-- Opening Marker --

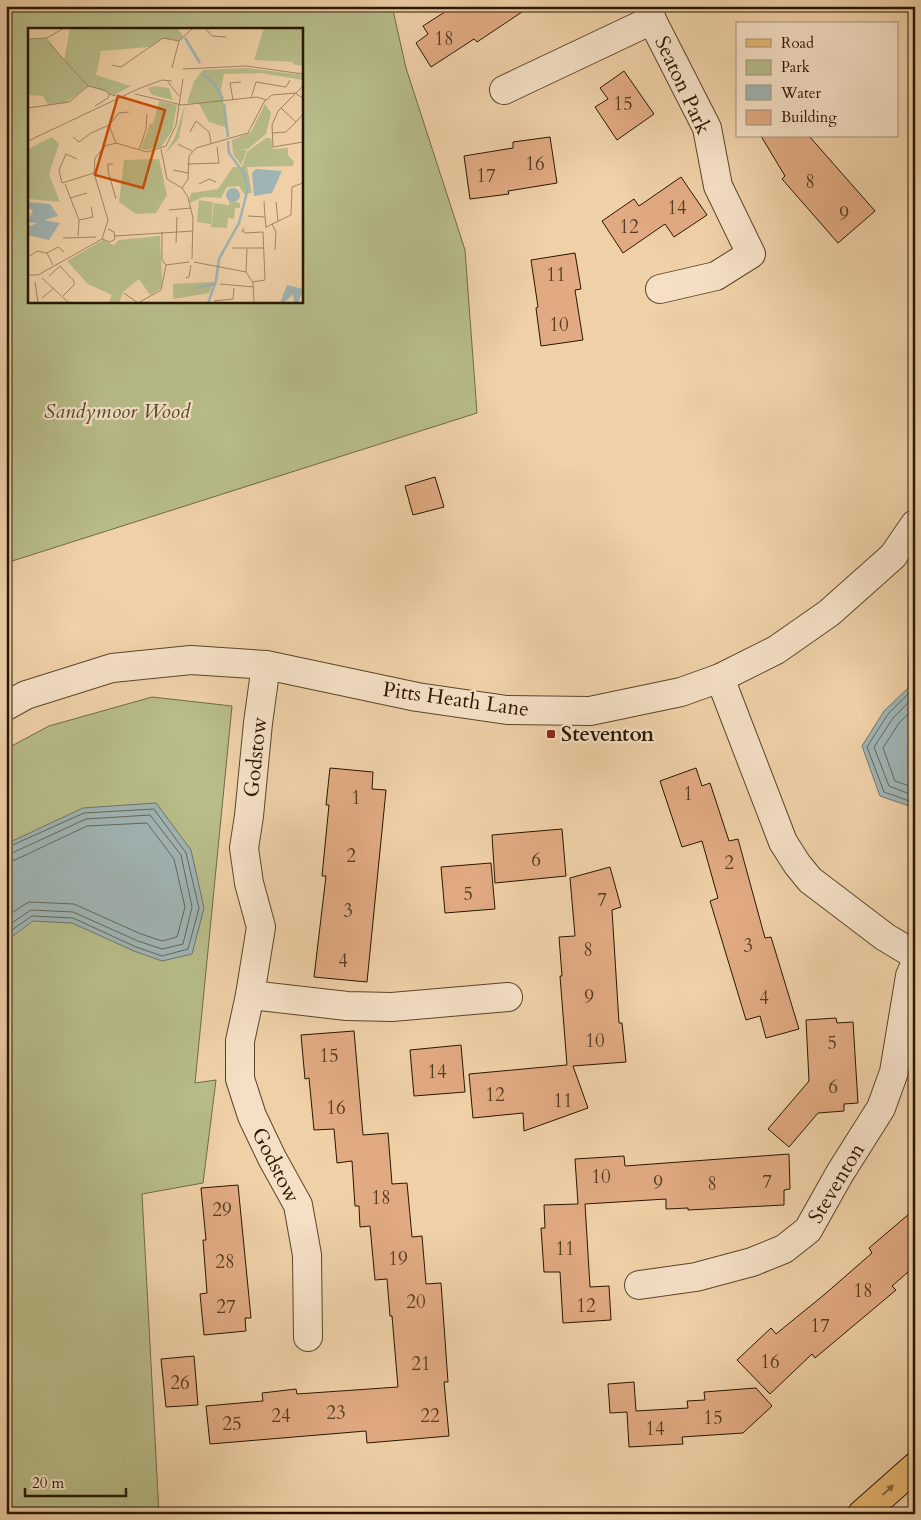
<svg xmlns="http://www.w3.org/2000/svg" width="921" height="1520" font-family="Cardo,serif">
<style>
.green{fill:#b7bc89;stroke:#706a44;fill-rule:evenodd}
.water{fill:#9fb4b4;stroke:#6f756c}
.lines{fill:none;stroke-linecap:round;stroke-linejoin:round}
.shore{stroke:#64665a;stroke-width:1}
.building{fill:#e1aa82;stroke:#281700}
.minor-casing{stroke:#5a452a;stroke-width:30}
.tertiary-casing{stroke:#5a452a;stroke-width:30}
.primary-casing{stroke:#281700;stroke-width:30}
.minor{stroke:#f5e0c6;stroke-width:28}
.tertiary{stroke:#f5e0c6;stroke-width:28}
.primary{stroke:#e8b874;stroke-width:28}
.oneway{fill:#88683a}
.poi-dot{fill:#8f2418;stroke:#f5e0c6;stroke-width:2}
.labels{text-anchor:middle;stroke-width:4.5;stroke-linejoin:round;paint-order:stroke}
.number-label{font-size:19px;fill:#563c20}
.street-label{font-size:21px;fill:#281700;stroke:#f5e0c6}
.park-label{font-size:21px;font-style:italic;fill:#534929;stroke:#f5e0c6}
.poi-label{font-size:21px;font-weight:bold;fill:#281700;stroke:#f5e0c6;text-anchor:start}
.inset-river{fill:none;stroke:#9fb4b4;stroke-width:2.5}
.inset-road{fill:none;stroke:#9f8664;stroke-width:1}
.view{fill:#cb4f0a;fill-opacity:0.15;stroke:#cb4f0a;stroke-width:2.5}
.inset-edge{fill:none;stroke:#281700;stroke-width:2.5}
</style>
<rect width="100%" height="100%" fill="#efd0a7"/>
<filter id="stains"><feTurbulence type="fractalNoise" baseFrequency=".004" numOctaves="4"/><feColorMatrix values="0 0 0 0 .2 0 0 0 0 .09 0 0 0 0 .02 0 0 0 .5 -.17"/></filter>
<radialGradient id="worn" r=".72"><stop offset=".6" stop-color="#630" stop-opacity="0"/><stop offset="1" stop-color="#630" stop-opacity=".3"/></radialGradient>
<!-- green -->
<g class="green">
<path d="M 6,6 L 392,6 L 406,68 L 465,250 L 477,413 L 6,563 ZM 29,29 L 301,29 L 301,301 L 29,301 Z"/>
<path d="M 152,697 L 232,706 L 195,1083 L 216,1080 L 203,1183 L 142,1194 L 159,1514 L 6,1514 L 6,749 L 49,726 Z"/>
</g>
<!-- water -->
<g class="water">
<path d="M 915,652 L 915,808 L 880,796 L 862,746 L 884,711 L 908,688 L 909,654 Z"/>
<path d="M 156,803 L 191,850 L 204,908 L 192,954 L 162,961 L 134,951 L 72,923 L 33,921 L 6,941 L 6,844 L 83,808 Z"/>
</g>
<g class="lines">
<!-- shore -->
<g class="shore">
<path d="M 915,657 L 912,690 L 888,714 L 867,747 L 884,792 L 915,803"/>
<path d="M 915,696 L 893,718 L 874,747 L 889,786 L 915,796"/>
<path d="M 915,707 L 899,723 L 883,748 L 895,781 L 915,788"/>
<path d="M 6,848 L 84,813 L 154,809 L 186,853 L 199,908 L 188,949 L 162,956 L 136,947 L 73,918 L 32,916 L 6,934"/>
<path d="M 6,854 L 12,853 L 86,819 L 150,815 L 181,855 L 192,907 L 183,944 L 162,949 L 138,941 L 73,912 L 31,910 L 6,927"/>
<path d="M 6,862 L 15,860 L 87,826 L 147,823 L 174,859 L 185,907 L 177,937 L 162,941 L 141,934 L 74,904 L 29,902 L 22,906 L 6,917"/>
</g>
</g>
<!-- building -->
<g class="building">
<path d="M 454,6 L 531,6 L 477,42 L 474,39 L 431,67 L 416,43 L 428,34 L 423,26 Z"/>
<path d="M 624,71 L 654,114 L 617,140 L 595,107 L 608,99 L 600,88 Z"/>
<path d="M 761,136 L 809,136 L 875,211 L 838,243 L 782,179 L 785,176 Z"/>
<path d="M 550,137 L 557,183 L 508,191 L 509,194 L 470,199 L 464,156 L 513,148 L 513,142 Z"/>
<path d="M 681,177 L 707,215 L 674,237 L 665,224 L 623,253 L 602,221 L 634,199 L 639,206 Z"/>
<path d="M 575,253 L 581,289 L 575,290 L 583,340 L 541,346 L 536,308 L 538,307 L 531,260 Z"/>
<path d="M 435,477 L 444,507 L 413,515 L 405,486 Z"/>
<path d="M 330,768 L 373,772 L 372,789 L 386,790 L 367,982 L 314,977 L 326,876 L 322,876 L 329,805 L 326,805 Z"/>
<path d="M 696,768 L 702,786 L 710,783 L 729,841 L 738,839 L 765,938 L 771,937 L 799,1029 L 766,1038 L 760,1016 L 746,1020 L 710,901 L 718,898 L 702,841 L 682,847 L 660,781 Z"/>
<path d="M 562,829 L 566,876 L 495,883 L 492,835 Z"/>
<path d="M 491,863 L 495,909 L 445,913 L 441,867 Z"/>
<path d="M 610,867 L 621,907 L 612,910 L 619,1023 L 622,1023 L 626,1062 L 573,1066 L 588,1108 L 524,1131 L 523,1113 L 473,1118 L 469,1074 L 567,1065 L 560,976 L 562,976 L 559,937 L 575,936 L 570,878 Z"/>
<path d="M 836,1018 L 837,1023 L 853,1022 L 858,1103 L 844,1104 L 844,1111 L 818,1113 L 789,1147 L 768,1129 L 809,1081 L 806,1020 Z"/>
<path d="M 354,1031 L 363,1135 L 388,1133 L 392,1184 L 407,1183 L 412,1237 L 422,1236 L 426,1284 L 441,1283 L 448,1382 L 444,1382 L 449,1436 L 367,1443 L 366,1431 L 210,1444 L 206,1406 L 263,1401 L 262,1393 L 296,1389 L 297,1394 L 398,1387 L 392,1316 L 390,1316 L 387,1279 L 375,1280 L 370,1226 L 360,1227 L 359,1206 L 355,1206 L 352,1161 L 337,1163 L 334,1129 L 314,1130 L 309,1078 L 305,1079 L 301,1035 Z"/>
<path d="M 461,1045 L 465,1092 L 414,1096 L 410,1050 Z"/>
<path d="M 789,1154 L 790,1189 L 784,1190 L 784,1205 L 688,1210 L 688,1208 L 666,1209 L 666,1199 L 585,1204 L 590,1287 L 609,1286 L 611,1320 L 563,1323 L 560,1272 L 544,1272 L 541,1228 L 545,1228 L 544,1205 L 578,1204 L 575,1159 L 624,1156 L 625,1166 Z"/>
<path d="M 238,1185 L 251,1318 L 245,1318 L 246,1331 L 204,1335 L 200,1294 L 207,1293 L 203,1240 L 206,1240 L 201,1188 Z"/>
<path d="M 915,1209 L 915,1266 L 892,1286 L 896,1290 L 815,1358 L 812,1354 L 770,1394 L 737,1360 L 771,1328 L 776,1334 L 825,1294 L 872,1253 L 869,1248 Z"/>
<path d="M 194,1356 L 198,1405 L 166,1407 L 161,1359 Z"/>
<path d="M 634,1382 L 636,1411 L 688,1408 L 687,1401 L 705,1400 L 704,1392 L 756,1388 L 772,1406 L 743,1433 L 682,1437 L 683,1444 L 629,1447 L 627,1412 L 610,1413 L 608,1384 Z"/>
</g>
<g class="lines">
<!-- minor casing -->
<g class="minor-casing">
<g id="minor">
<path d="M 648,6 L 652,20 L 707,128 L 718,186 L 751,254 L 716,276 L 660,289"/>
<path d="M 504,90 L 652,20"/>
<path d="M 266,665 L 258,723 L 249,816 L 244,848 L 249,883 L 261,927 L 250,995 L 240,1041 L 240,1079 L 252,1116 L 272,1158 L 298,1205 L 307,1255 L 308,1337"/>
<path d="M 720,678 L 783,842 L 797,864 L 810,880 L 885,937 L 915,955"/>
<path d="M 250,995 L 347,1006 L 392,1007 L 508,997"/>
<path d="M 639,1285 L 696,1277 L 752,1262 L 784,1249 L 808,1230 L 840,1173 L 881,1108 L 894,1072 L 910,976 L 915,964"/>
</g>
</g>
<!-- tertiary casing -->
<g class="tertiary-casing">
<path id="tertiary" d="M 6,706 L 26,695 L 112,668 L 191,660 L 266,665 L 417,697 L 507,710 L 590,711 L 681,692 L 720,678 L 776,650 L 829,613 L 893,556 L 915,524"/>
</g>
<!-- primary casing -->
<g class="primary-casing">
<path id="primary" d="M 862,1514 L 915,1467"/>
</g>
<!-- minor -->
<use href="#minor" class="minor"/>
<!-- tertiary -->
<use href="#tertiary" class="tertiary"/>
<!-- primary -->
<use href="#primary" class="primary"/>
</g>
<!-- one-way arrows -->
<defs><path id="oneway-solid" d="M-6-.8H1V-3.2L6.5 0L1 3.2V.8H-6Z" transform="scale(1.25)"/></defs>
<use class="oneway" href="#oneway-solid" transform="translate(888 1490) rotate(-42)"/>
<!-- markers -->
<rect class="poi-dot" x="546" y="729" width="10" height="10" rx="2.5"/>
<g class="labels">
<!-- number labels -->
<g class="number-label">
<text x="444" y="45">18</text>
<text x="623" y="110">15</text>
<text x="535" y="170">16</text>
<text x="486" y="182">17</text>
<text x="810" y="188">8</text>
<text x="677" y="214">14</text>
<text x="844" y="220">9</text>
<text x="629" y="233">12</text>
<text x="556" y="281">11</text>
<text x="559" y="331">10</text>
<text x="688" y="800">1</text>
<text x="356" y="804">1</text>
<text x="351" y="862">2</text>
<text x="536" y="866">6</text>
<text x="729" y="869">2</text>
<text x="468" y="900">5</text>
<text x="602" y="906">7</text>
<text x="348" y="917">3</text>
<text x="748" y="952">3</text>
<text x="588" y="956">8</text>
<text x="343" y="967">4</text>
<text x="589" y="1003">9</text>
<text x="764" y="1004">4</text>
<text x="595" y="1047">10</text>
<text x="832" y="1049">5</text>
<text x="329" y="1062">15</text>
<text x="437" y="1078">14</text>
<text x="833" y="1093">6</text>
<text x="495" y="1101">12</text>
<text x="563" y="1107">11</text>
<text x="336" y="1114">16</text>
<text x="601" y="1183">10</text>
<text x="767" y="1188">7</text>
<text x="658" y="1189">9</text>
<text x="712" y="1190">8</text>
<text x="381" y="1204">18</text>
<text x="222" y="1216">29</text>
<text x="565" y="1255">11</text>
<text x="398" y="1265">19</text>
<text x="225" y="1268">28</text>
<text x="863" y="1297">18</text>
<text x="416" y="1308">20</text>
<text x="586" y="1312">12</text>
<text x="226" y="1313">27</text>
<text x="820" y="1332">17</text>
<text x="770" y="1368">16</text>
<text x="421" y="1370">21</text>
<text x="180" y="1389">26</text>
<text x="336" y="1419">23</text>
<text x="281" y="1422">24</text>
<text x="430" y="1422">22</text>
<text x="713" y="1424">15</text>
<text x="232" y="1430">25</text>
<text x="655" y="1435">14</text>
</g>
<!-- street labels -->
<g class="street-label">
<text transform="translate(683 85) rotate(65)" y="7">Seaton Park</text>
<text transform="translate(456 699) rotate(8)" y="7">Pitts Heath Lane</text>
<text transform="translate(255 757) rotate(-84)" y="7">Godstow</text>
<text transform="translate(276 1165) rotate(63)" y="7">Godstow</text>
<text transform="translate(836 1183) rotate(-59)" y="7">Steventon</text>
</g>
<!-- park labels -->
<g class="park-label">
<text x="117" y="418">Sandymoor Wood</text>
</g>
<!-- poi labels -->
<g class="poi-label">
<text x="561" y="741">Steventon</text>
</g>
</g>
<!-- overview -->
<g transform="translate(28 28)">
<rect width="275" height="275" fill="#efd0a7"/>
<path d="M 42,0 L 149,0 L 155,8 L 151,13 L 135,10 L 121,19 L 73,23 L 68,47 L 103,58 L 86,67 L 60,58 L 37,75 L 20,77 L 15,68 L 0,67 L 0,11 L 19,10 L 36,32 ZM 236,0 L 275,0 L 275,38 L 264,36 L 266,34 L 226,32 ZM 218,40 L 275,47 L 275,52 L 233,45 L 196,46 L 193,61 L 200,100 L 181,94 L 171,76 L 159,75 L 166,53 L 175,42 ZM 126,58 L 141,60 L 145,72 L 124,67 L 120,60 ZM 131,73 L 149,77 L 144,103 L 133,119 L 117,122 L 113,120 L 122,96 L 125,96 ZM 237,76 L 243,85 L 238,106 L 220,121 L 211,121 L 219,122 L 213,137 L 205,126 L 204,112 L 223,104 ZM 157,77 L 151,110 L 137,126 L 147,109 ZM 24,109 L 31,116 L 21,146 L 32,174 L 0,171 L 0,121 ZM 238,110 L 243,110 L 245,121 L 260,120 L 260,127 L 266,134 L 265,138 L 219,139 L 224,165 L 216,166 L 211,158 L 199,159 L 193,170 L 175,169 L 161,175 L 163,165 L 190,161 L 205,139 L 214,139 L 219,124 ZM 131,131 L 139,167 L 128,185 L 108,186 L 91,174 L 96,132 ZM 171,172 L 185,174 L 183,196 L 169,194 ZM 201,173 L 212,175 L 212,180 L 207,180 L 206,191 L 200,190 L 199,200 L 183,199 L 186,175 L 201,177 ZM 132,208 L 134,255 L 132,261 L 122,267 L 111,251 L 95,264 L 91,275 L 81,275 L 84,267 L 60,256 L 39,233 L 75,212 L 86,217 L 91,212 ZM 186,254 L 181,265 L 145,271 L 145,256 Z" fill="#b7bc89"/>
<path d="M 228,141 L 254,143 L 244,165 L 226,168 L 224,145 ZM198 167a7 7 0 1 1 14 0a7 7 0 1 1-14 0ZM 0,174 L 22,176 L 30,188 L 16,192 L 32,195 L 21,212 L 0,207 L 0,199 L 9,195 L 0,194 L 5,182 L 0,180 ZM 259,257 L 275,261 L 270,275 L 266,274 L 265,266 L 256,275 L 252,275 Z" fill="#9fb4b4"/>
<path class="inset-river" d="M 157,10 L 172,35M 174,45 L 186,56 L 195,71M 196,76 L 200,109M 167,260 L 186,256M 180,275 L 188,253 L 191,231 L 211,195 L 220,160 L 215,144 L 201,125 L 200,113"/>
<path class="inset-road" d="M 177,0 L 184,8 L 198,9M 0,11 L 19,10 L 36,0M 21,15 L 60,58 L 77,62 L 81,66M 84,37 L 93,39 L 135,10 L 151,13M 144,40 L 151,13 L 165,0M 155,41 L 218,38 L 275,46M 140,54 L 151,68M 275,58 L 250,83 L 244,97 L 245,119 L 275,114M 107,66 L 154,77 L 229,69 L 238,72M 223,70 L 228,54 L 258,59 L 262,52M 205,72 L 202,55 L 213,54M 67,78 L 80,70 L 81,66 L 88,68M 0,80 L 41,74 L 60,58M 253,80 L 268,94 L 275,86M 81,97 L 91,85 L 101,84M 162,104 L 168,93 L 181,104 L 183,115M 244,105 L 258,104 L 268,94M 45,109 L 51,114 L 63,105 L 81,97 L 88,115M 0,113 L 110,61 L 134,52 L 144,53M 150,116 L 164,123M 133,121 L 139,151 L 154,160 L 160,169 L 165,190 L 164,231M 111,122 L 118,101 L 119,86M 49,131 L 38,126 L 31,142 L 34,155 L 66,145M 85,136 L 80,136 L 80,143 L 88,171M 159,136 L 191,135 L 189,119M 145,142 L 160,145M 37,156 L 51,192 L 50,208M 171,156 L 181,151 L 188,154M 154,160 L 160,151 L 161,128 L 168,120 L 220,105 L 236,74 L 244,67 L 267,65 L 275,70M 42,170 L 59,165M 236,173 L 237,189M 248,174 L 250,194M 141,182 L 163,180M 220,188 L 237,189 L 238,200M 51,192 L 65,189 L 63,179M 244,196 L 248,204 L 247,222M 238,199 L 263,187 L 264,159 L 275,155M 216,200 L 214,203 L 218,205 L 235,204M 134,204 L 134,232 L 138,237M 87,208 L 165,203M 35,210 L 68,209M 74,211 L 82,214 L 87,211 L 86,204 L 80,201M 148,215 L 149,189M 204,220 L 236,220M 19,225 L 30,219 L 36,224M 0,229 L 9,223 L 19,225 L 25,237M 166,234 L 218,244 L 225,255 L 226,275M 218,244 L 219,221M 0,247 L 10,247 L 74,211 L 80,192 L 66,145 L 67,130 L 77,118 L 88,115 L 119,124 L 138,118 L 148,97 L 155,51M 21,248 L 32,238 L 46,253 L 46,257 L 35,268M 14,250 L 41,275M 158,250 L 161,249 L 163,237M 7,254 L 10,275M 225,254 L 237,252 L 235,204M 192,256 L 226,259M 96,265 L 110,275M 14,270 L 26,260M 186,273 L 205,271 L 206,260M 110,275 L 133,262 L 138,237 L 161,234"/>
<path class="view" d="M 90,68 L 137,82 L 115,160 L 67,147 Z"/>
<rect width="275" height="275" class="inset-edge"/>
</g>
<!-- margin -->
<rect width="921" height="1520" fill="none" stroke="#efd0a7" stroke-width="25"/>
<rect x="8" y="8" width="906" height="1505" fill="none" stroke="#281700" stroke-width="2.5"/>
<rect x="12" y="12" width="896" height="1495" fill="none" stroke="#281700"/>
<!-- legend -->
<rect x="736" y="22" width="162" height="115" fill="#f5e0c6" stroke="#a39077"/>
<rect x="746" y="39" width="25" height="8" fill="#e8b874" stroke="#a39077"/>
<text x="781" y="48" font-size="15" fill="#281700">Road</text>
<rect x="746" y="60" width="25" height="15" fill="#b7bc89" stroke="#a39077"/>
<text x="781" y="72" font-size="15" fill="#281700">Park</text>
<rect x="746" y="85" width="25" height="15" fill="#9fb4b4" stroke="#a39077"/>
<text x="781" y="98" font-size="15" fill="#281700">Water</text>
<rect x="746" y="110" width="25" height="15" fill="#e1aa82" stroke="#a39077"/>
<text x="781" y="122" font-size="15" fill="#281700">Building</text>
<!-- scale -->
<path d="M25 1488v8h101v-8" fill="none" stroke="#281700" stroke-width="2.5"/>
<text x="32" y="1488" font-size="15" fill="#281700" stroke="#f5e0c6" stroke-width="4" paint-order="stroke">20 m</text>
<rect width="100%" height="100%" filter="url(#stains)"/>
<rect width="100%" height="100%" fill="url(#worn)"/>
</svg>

-- Closing Marker --

## ACTION ITEM
If a line in the records contains the string "round", copy it out.

## TASK ANSWER
.lines{fill:none;stroke-linecap:round;stroke-linejoin:round}
.labels{text-anchor:middle;stroke-width:4.5;stroke-linejoin:round;paint-order:stroke}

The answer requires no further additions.